DIRECTIONS FOR THIS TASK:
The answer is an exact repeat of the entries below, with the pictures omitted.
═══ AVAILABLE DATA
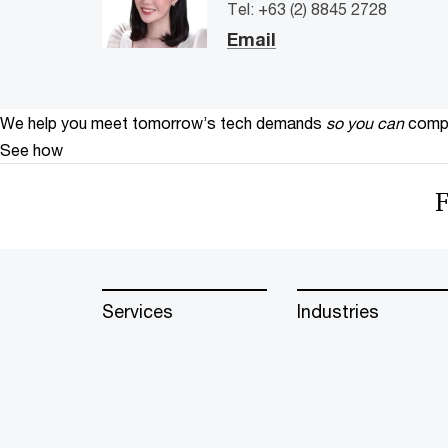
Tel: +63 (2) 8845 2728
Email
We help you meet tomorrow’s tech demands
so you can
compe
See how
F
Services
Industries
══════
WRITTEN SOLUTION:
Tel: +63 (2) 8845 2728
Email
We help you meet tomorrow’s tech demands
so you can
compe
See how
F
Services
Industries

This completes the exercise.